Meine Zehennägel waren kirschrot lackiert und ebenso schön hergerichtet. Tatsächlich hatte ich noch nie zuvor eine Maniküre oder eine Pediküre unternommen, einfach, weil mich sowieso selten jemand ohne Socken gesehen hatte. Und bis vorhin hatte ich ja auch geglaubt, meine Zehennägel selbst genauso schön lackieren zu können, wie die Dame im Geschäft.
Aber vertraut mir: Das ist eine Lüge. Rückblickend sah es damals wohl so aus, als hätte ein Kind sich mit Wachsmalkreiden verausgabt.
Abgesehen vom Drogeriemarkt hatte ich Emma ganz galant noch in den Supermarkt gelockt, um die zwei restlichen Tage nicht von Luft und Liebe leben zu müssen. Kian hatte sie aber anscheinend gut genug informiert, denn sie stellte keine Fragen und bezahlte bereitwillig alles, was ich in den Einkaufswagen verfrachtete. Und wie ich es als Opfer meiner Zeit eben war, sorgte ich dafür, dass von Haferflocken über Reis bis Mehl alles Haltbare dabei war. Man musste schließlich auch von etwas leben, wenn man zurückkam.
»Hast du noch Lust, auf einen Kaffee zu gehen?«, fragte ich Emma schließlich, als wir voll beladen aus dem Geschäft kamen. Ich trug zwei Jutebeutel, während sie den Plastiksack mit den Dingen vom DM trug.
Sie sah ziemlich skeptisch auf unsere Ladung und meinte: »Vielleicht sollten wir das hier zuerst abladen.

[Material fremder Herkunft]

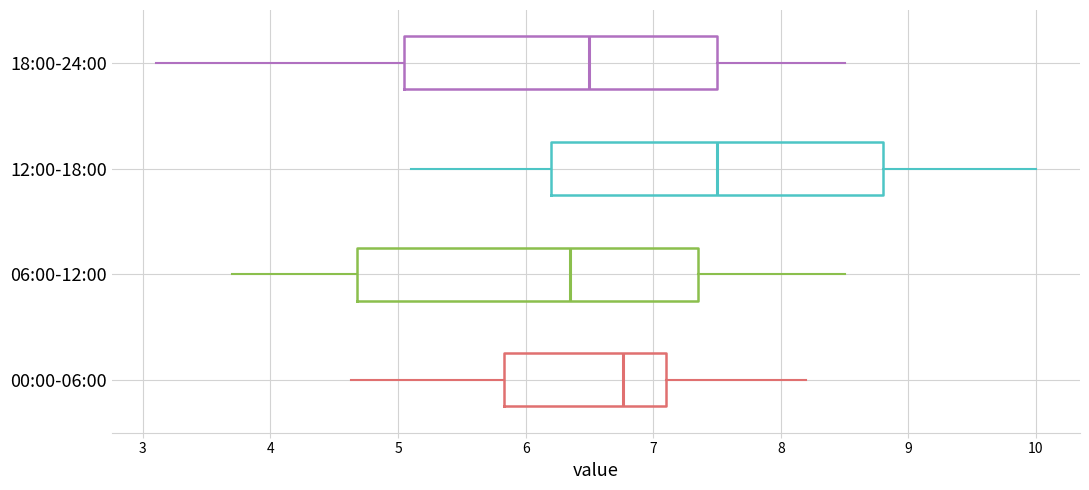

Reading bottom to top, transcribe this box plot: for each box, give where its median line is, the range the box spans, and where its two whiskers end, as read against the x-axis. The values are not printed on the chart, so give them approximately, as read against the axis.

00:00-06:00: median 6.8, box 5.8 to 7.1, whiskers 4.6 to 8.2
06:00-12:00: median 6.4, box 4.7 to 7.4, whiskers 3.7 to 8.5
12:00-18:00: median 7.5, box 6.2 to 8.8, whiskers 5.1 to 10.0
18:00-24:00: median 6.5, box 5.1 to 7.5, whiskers 3.1 to 8.5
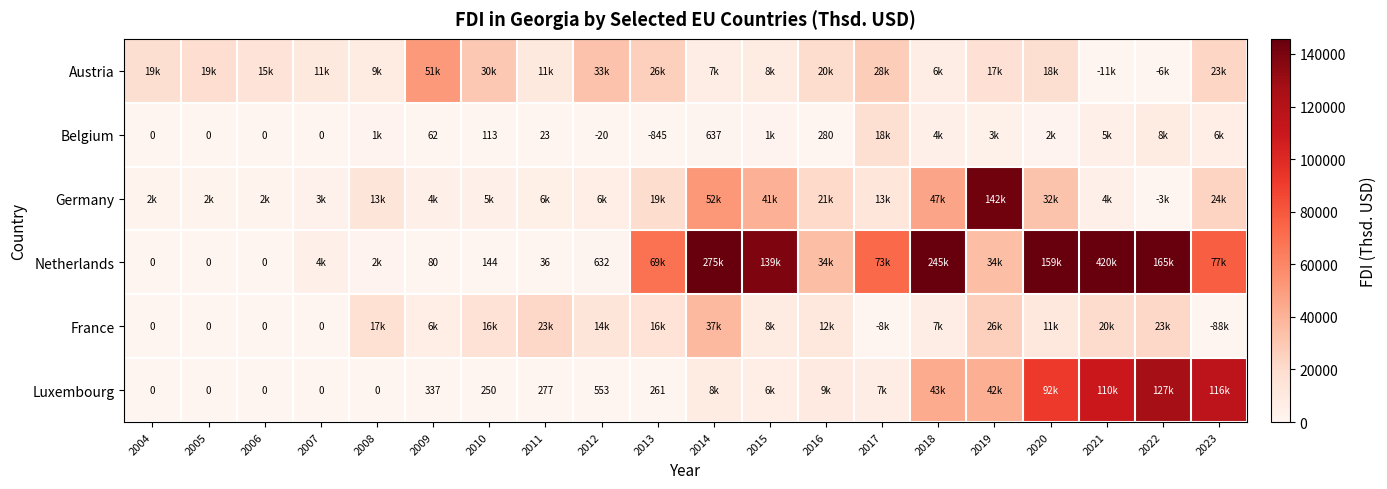

Count the number of data series in this chart.

6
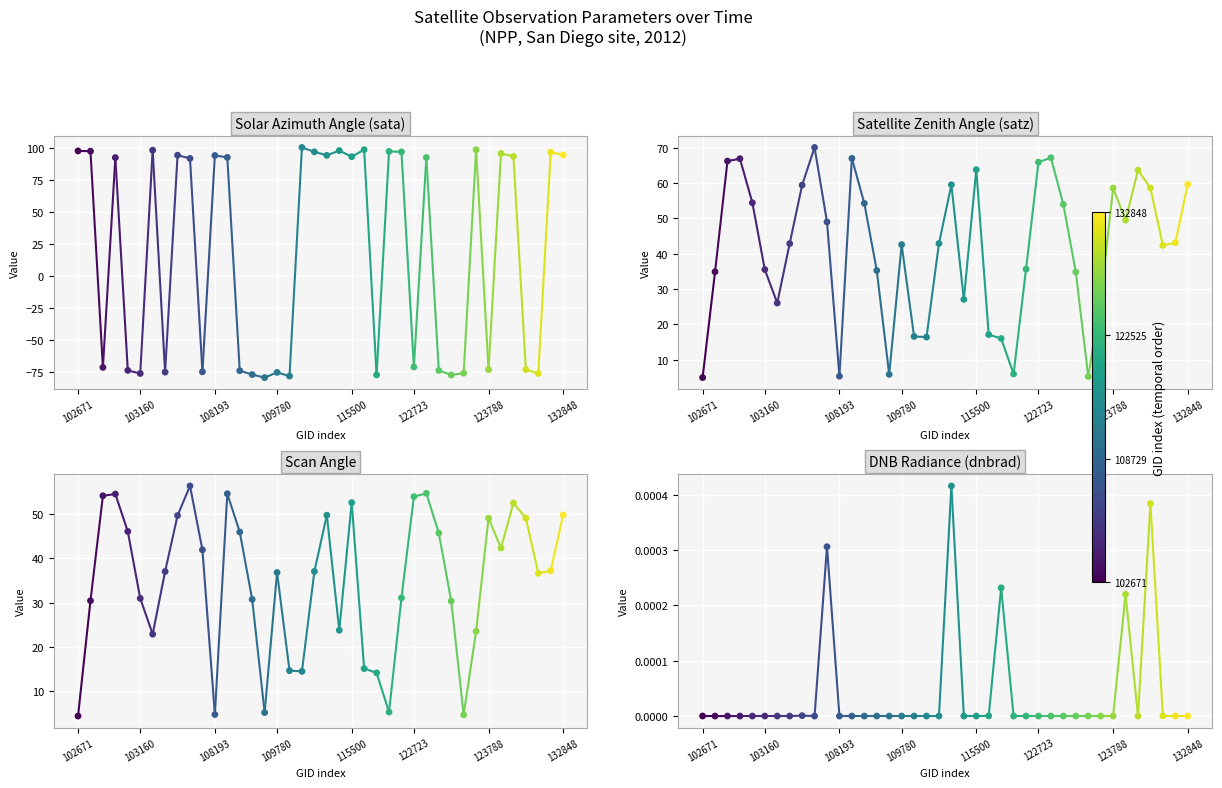

What are all the series names shown in the legend?

sata, satz, scan_angle, dnbrad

Aber ... ich bin heute Abend noch verabredet, ich müsste also sowieso bald los.«
Seufzend nickte ich. Um ehrlich zu sein hatte ich selbst keine großartige Lust gehabt, mit ihr noch sonderlich viel mehr Zeit zu verbringen, weil sie weder besonders gesprächig war, noch meine Witze verstand. Für mich war das das A und O — wenn jemand meinen Humor nicht verstand, konnte ich nichts mit der Person anfangen.
Auf der anderen Seite wollte ich allerdings nicht wie die ausbeuterische und ausnutzende Zicke wirken, die ich nun mal war, weil niemand gerne ins negative Licht gerückt wurde. Wir machten uns also auf den Weg zurück zu meiner kleinen Wohnung — schweigsam. Ich fragte mich wirklich, wie Kian mit Emma so gut befreundet sein konnte, aber vielleicht war sie auf Niederländisch ja lustiger.